It turns out that Lemma 3 can be improved to $\ast$-meager sets:

Lemma 4: If $Y$ is $\ast$-meager, then it is Ramsey null.

Proof: Set $Y=\bigcup_{n=0}^\infty Y_n$, $Y_n$ is $\ast$-nowhere dense. The proof is roughly a diagonal argument, similar to some of the earlier ones. Let $s,B$ be arbitrary. We use several applications of Lemma 3 to construct $B_0\supseteq B_1\supseteq B_2\supseteq \cdots$ subsets of $B$ and an increasing sequence of $x_i\in B_i$ so that for each $n$,

$[s\cup F,B_n]^\omega\subseteq Y_n^c$ for all $F\subseteq\{x_0,\ldots,x_{n-1}\}$.

So at the $n$th stage, we use Lemma 3 successively to shrink $B_{n-1}$ so that the statement above holds for each $F\subseteq\{x_0,\ldots,x_{n-1}\}$ (one application of Lemma 3 for each $F$).

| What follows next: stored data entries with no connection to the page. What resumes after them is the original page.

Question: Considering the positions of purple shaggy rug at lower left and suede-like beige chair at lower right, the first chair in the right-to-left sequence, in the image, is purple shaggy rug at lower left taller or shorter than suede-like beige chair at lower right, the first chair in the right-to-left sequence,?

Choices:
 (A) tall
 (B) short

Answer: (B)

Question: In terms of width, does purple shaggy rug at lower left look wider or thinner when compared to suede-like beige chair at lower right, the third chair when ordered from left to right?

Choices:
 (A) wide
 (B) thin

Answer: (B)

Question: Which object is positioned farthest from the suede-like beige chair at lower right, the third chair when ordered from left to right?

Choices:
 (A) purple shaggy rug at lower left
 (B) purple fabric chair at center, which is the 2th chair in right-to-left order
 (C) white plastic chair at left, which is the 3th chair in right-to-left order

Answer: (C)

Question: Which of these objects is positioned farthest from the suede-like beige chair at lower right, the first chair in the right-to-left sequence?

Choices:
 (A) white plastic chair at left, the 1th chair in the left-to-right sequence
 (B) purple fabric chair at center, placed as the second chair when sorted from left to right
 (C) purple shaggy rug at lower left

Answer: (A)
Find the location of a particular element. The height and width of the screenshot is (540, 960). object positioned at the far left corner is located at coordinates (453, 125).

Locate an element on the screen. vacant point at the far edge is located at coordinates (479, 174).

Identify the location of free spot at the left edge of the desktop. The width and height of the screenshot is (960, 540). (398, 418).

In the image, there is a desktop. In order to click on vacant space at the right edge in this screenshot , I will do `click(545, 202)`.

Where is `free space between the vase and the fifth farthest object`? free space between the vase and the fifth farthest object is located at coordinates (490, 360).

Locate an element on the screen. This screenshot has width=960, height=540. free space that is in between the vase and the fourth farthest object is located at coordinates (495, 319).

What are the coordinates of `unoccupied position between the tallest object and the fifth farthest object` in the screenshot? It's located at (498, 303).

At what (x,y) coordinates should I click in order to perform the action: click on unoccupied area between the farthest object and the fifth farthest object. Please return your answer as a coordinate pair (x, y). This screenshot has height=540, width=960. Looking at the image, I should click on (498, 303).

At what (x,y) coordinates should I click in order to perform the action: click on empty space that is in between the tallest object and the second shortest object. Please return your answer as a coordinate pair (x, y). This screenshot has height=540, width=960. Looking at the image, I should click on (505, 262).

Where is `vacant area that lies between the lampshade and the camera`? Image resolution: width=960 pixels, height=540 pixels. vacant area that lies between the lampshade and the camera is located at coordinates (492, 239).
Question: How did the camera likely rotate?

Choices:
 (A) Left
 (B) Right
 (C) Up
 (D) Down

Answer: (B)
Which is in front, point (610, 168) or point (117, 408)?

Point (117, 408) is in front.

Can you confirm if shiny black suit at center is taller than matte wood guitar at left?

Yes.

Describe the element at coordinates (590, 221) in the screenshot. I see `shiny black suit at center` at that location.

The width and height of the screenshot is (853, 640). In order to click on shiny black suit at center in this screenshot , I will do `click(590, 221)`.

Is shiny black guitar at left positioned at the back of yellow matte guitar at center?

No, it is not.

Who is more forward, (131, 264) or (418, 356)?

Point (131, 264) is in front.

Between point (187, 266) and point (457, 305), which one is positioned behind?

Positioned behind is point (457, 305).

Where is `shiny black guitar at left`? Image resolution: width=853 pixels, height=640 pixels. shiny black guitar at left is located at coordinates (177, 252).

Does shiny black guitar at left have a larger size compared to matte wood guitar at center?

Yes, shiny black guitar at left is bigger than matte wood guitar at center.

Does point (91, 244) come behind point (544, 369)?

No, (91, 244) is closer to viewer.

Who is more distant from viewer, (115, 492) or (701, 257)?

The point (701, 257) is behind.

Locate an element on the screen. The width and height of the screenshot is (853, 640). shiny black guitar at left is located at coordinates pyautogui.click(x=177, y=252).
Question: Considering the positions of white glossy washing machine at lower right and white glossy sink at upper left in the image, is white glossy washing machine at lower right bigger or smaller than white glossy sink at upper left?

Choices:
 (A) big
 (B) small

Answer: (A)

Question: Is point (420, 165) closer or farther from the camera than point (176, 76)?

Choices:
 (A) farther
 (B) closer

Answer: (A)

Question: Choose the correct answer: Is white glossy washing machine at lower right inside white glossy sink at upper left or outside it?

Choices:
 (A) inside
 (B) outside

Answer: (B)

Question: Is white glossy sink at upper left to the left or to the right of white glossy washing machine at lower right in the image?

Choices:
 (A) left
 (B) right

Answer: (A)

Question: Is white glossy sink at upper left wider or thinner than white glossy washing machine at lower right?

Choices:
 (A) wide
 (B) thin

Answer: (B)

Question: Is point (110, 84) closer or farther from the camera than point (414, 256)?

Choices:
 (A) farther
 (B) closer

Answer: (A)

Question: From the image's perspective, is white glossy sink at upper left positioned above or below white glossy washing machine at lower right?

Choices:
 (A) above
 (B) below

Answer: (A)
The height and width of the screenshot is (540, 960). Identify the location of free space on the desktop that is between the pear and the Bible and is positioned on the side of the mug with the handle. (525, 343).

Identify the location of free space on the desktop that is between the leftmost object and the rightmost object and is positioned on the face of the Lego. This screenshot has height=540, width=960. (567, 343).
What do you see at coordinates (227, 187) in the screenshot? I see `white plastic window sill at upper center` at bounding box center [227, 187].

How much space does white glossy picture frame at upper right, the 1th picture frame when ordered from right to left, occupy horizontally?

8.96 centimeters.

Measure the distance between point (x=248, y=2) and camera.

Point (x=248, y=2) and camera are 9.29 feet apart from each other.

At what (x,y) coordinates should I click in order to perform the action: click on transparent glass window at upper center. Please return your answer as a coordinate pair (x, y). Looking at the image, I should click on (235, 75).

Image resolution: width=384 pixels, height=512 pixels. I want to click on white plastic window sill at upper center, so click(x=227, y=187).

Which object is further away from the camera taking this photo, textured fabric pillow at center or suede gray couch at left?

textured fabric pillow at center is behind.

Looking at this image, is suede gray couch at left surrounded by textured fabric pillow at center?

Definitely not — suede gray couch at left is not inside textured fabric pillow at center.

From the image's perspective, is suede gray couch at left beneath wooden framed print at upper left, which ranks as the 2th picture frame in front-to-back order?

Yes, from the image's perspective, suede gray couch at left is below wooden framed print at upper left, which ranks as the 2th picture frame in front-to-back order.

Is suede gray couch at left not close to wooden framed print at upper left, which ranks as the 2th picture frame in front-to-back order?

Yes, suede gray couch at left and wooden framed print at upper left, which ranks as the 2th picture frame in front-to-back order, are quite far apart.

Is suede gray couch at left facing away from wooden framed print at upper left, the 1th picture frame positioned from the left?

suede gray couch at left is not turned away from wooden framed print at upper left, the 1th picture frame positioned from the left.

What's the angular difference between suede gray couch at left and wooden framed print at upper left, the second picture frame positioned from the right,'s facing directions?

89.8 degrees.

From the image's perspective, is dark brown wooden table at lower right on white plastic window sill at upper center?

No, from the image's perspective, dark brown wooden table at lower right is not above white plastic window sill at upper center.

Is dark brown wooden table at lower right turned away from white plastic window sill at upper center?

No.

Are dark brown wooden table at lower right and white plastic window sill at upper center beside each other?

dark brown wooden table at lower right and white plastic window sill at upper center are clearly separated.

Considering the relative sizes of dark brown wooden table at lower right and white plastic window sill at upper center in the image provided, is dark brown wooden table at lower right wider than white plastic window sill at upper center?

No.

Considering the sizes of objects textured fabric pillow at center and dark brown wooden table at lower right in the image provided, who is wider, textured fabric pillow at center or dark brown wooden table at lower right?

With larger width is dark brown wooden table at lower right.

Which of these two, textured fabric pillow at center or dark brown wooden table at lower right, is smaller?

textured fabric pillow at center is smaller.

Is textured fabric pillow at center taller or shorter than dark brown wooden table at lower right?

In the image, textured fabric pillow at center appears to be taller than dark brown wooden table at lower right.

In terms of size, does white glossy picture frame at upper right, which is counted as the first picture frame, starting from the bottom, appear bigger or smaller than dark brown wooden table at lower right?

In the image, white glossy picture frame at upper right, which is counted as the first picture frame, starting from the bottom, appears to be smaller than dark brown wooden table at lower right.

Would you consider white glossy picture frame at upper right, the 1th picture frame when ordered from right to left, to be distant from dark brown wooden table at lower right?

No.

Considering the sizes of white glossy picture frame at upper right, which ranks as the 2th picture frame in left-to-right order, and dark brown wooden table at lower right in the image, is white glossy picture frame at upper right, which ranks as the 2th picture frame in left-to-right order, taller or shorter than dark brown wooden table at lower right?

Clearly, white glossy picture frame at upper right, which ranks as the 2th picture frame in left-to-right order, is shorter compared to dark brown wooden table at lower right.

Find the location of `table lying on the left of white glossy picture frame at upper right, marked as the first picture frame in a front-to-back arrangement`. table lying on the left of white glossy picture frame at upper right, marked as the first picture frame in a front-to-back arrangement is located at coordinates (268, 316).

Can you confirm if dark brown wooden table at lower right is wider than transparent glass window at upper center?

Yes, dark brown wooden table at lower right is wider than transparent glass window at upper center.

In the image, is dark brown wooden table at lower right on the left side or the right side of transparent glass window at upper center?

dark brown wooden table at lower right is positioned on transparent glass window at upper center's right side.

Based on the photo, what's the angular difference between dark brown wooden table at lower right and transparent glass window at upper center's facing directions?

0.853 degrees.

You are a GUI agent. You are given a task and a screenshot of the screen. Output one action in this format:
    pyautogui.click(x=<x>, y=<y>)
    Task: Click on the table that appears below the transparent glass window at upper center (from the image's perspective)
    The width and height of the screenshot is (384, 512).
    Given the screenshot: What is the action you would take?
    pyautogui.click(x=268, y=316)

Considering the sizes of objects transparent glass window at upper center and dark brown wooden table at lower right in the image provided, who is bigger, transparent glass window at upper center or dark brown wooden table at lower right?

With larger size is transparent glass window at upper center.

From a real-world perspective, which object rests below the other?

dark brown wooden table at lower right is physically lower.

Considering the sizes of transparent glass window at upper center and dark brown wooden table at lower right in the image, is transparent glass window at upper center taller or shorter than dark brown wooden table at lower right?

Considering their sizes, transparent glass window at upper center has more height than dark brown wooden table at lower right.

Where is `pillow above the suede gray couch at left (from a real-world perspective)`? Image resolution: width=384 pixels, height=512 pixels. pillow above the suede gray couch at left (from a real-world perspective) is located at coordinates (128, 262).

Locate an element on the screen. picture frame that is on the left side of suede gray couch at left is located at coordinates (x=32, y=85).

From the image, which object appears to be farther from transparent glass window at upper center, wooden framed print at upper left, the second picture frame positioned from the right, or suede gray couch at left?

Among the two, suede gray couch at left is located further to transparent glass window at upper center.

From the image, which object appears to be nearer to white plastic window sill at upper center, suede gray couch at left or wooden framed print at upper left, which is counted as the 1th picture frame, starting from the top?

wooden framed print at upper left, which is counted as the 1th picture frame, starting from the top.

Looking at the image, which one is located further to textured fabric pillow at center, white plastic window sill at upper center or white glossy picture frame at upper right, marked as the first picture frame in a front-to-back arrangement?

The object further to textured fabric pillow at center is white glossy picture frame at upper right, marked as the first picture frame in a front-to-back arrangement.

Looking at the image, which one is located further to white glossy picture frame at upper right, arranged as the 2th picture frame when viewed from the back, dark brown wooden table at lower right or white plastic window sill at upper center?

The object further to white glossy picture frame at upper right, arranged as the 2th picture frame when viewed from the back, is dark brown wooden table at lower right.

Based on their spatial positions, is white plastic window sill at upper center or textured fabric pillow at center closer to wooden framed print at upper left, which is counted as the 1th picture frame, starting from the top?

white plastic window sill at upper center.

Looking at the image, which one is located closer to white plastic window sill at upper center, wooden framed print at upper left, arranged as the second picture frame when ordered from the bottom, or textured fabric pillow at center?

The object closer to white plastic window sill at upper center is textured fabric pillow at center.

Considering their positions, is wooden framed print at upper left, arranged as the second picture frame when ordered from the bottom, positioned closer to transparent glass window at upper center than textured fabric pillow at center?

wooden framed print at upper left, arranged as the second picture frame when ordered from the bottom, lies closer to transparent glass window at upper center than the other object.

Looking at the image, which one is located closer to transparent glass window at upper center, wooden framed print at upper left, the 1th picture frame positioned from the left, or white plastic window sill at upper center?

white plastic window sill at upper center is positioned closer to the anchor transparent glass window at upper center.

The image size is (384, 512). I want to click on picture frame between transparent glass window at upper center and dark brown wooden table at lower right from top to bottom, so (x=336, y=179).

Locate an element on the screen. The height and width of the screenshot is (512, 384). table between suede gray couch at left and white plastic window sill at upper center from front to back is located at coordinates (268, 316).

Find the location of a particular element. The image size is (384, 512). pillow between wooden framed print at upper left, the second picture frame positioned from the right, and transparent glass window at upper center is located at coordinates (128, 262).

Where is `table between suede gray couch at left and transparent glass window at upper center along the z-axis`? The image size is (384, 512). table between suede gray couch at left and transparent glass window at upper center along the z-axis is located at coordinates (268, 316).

Then the sequence of $\{x_0,x_1,\ldots\}$ witnesses completely Ramsey for $s,B$. $\Box$

So $\ast$-nowhere dense, $\ast$-meager, and Ramsey null are all the same thing.

We can finally put it all together to get the main theorem of this talk, which implies the Galvin-Prikry Theorem as a corollary (since Borel sets in the usual topology are easily $\ast$-Baire, being in the $\sigma$-ideal generated by the $\ast$-open sets.). Recall that a set $Y$ is Baire (or has the property of Baire) iff there is a meager set $W$ and an open set $Z$ so that $Y= Z\triangle W$ is open (these are the "measurable" sets in terms of category).

Theorem: $Y$ is $\ast$-Baire iff it is completely Ramsey.

Proof: For the forward direction, suppose $Y$ is $\ast$-Baire, so there is a $\ast$-meager set $W$ and $\ast$-open $Z$ with $Y=Z\triangle W$. Take $s\in[\omega]^{<\omega}$ and $B\in [\omega]^\omega$ arbitrary. By Lemma 5, there is $C\in [B]^\omega$ so that $[s,C]^\omega\subseteq W^c$.  By Lemma 1, there is $D\in[C]^\omega$ so that $[s,D]^\omega\subseteq Z$ or $Z^c$. By choice of $C$, this means that $[s,D]^\omega\subseteq Z-W\subseteq Y$ or $[s,D]^\omega\subseteq Z^c-W\subseteq Y^c$.

Conversely, assume $Y$ is completely Ramsey. We will show that $Y-\rm{int}(Y)$ is $\ast$-meager. It suffices to show that it's Ramsey null. Take $s\in[\omega]^{<\omega}$ and $B\in [\omega]^\omega$ arbitrary. There is $C\in [B]^\omega$ so that $[s,C]^\omega\subseteq Y$ or $Y^c$. In the first case, $[s,C]^\omega$ is contained in the interior of $Y$, and in the second case, $[s,C]^\omega$ is disjoint from $Y$, so in either case $[s,C]\subseteq Y-\rm{int}(Y)$. $\Box$

Zach ended by giving an open question. Mathias proved that if it is consistent that an inaccessible cardinal exists, then it is consistent that projective sets are Ramsey (this statement holds in Solovay's model, obtained by collapsing an inaccessible). But is the inaccessible necessary? Does the statement that projective sets are Ramsey have consistency strength above just ZFC?